DATA FOR REVIEW ->
--- START ---
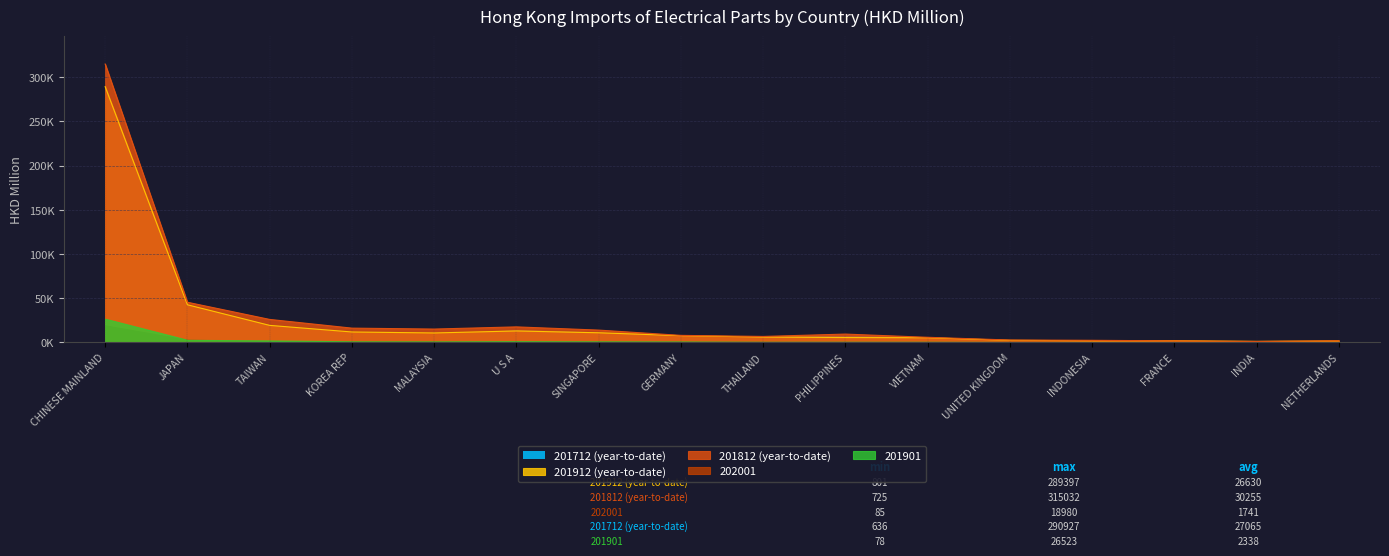

Between THAILAND and FRANCE, which series saw the biggest shift?

201712 (year-to-date)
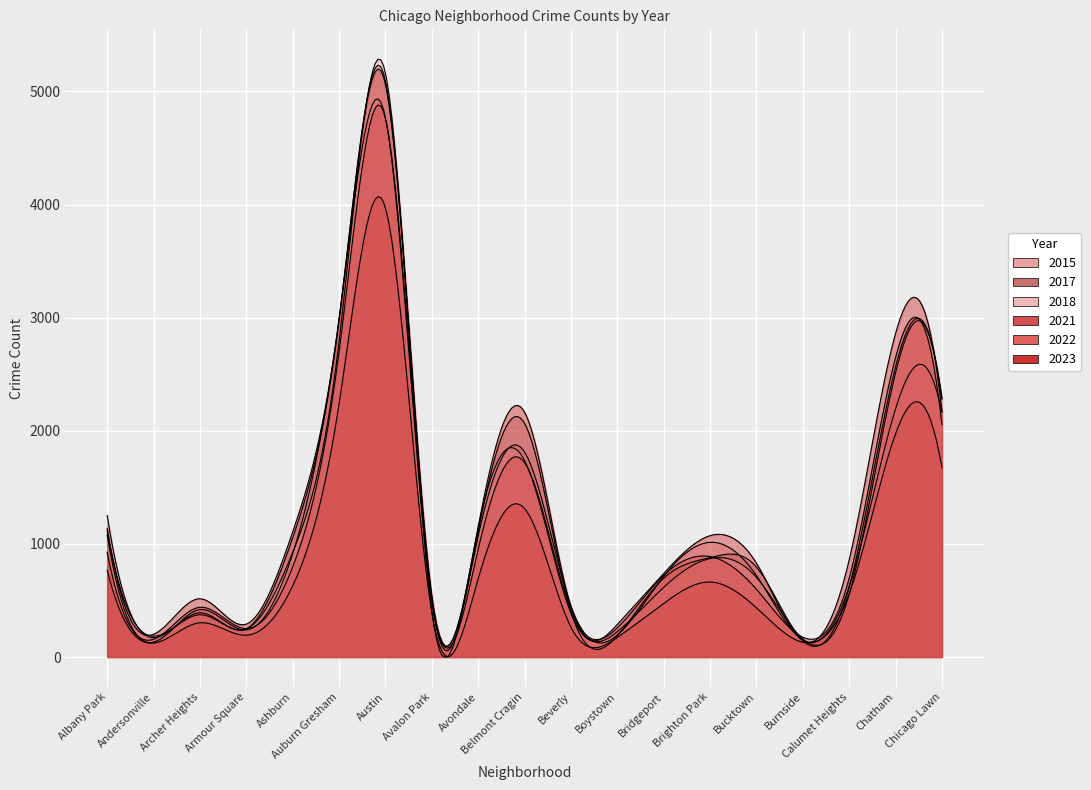

True or false: 2023 has more than 0 points higher than both neighbors.

True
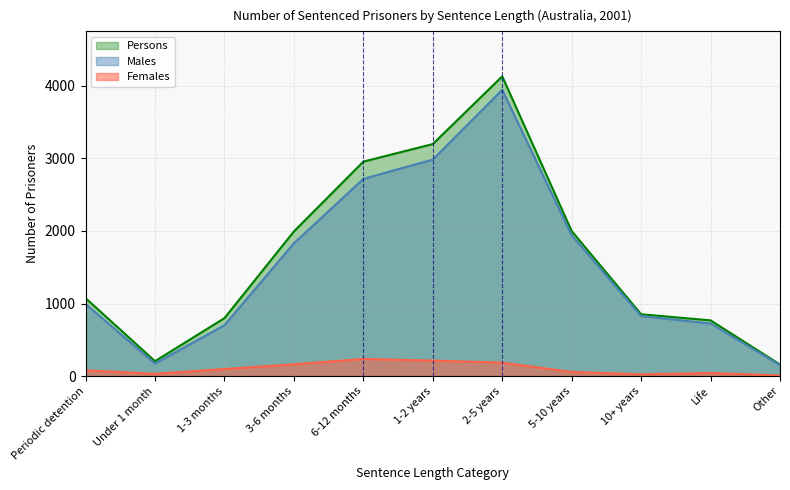

What is the total value across all series at Periodic detention?

2148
--- END ---
ASSIGNED TASK -> Please give every line of the entries above as a numbered list, leaving out the blank lines and the pictures.

SOLUTION TO THIS EXERCISE ->
1. Between THAILAND and FRANCE, which series saw the biggest shift?
2. 201712 (year-to-date)
3. True or false: 2023 has more than 0 points higher than both neighbors.
4. True
5. What is the total value across all series at Periodic detention?
6. 2148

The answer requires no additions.